▶ DATA TO PROCESS:
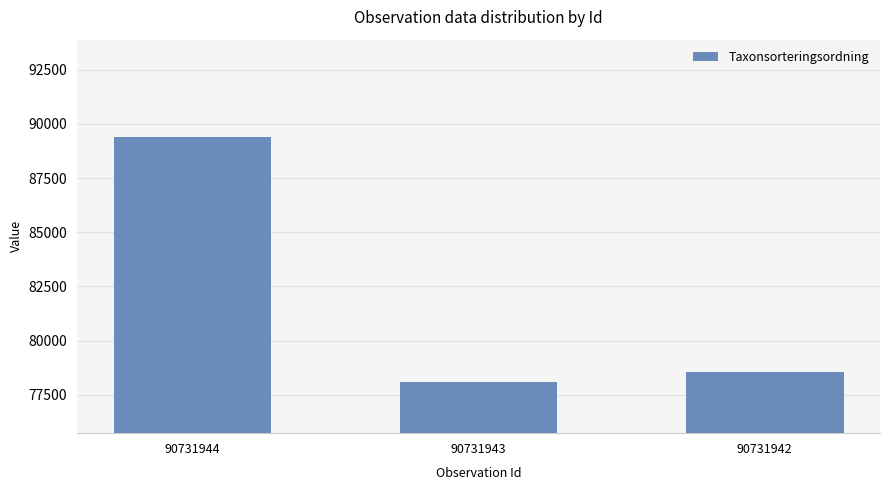

Which category has the lowest value across all series?

90731943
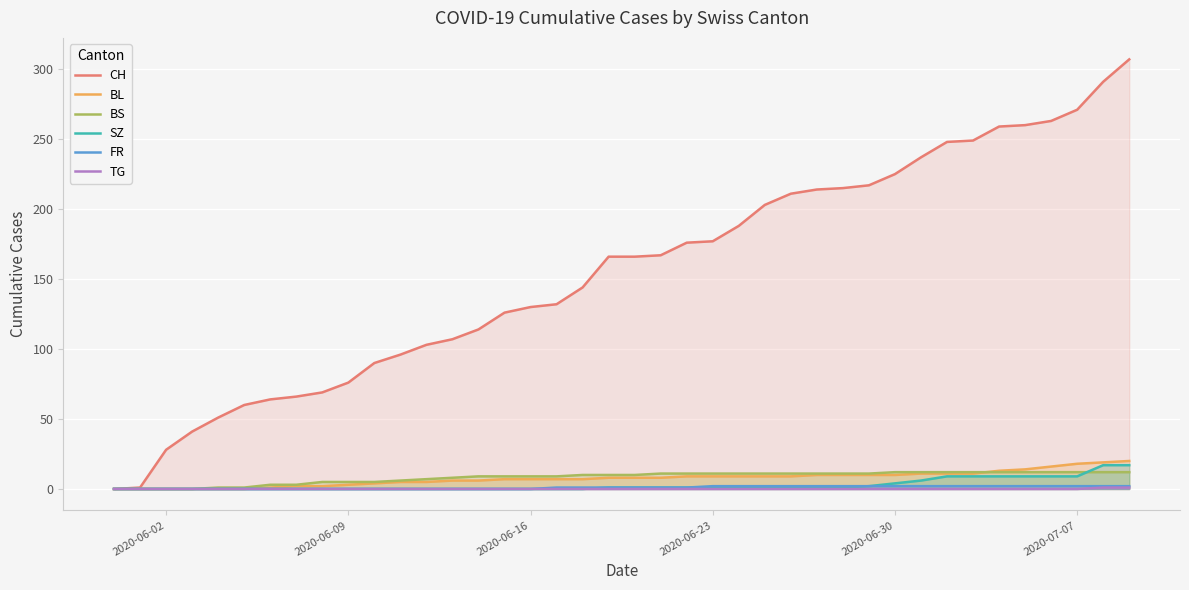

What is the difference between the maximum and second lowest values in the BL series?

20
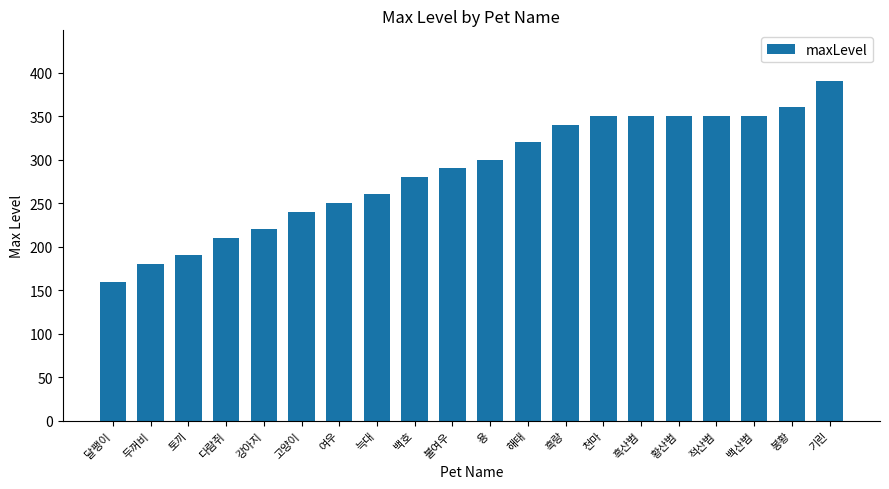

How many data points does each series have?

20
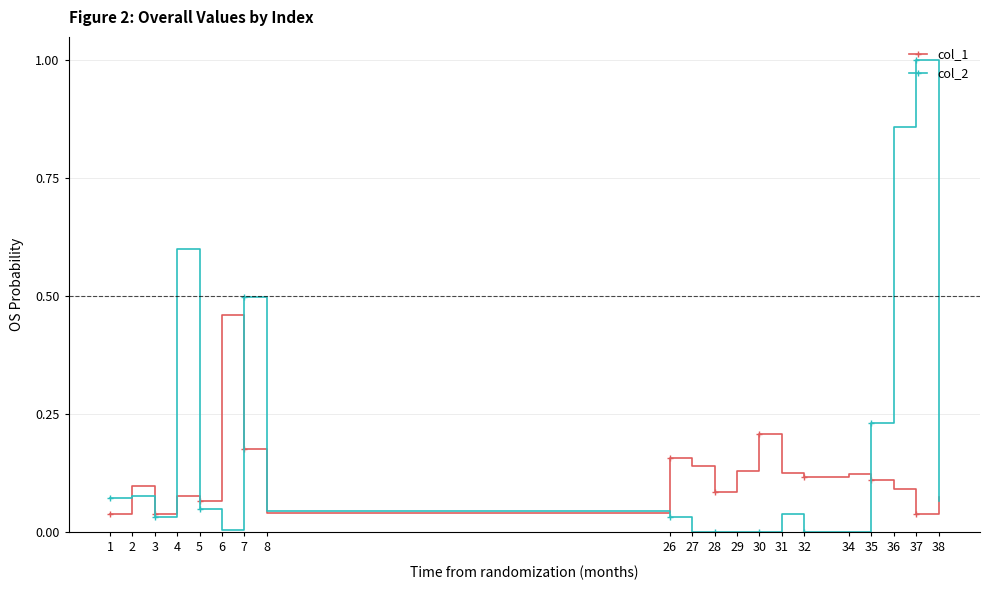

True or false: col_1 has a value of 0.1 at 27.

True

▶ YOUR INSTRUCTIONS: Copy out the listing above word for word, leaving out the pictures.

▶ ANSWER SPACE:
Which category has the lowest value across all series?

90731943

What is the difference between the maximum and second lowest values in the BL series?

20

How many data points does each series have?

20

True or false: col_1 has a value of 0.1 at 27.

True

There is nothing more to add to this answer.